§ Reading text:
Women in Computing@USC Meeting

Thursday, January 22, 2015 - 06:00 pm
3A75 (Swearingen)
Hopefully your semester is off to a good start. Just a reminder that we will have our first meeting tomorrow night at 6:00pm in 3A75 (Swearingen). It will be a great opportunity to learn about summer internships! More info at their Facebook Group.

ACM Student Meeting

Wednesday, January 21, 2015 - 05:00 pm
Swearingen, ACM room
Hi everyone! We are getting ready to kick off the semester with our first meeting this Wednesday, January 21st at 5 pm. The main focus for this meeting will be getting a list of our members so we can submit the names to the national ACM organization. If you cannot come to the meeting, please send me your name, email address, and please indicate if you are a national ACM member. Thank you! See here for details.

High Performance Meta-Genomic Gene Identification

Wednesday, December 3, 2014 - 02:00 pm
Swearingen (1A03, Faculty Lounge)
DISSERTATION DEFENSE Department of Computer Science and Engineering University of South Carolina Candidate: Ibrahim Savran Advisor: Dr. John Rose Date: Wednesday, December 3, 2014 Time: 2:00pm Place: Swearingen (1A03, Faculty Lounge) Computational Genomics, or Computational Genetics, refers to the use of computational and statistical analysis for understanding the structure and the function of genetic material in organisms. The primary focus of research in computational genomics in the past three decades has been the understanding of genomes and their functional elements by analyzing biological sequence data. The high demand for low-cost sequencing has driven the development of high- throughput sequencing technologies, next-generation sequencing (NGS), that parallelize the sequencing process, producing thousands or millions of sequences concurrently. Moore's Law is the observation that the number of transistors on integrated circuits doubles approximately every two years; correspondingly, the cost per transistor halves. The cost of DNA sequencing declines much faster, which implies more new DNA data will be obtained. This large-scale sequence data, produced with high throughput sequencing technologies, needs to be processed in a time-effective and cost-effective manner. In this dissertation, we present a high-performance meta-genome gene identification framework. This framework includes four modules: filter alignment, error correction, and gene identification. The following chapters describe the proposed design and evaluation of this pipeline. The most computationally expensive kernel in the framework is the alignment procedure. Thus, the filter module is developed to determine unnecessary alignment operations. Without the filter module, the alignment module requires 1.9 hours to complete all-to-all alignment on a test file of size 512,000 sequences with each sequence average length 750 base pairs by using ten Kepler K20 NVIDIA GPU. On the other hand, when combined with the filter kernel, the total time is 11.3 minutes. Note that the ideal speedup is nearly 91.4 times faster when new alignment kernel is run on ten GPUs (10*9.14). We conclude that accuracy can be achieved at the expense of more resources while operating frequency can still be maintained.

§ Data:
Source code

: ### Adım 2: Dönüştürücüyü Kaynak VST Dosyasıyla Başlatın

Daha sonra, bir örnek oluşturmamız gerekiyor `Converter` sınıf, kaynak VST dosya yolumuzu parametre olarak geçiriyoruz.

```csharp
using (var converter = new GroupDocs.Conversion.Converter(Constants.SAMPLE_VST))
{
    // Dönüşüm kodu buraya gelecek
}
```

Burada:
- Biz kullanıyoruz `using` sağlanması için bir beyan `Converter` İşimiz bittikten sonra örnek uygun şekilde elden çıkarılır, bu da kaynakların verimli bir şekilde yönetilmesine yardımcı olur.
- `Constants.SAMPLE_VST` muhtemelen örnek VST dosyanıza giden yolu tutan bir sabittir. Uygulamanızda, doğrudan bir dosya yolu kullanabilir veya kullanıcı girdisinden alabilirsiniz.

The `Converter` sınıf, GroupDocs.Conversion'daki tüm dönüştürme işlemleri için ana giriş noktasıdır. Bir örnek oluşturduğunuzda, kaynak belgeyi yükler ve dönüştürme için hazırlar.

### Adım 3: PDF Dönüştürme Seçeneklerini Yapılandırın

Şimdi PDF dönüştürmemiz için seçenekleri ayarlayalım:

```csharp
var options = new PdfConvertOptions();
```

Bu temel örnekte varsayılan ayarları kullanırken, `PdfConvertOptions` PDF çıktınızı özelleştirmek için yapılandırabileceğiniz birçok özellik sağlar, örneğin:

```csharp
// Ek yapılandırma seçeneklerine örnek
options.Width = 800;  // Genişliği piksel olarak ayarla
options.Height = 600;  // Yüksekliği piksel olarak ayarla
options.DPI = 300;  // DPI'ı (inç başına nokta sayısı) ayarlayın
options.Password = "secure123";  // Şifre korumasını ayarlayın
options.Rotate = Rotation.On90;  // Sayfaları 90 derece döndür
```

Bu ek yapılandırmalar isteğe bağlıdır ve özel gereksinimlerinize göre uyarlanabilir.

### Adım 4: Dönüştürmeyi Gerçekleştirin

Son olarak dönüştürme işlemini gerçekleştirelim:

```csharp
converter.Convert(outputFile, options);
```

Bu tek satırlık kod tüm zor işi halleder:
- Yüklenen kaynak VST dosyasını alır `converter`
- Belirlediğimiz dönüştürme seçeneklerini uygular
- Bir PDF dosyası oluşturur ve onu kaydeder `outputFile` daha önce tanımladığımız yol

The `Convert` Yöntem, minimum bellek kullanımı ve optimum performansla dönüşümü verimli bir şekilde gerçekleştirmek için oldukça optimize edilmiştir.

§ About this exercise: In the event listings, rewrite the paragraph that begins "Hi everyone! We are getting ready" as a short list that keeps its main facts.

§ Answer box:
- The first meeting of the semester is on Wednesday, January 21, at 5 pm.
- Its main focus is gathering a list of members so the names can be submitted to the national ACM organization.
- Anyone who cannot attend should send their name and email address and say whether they are a national ACM member.
- More details are available through a link.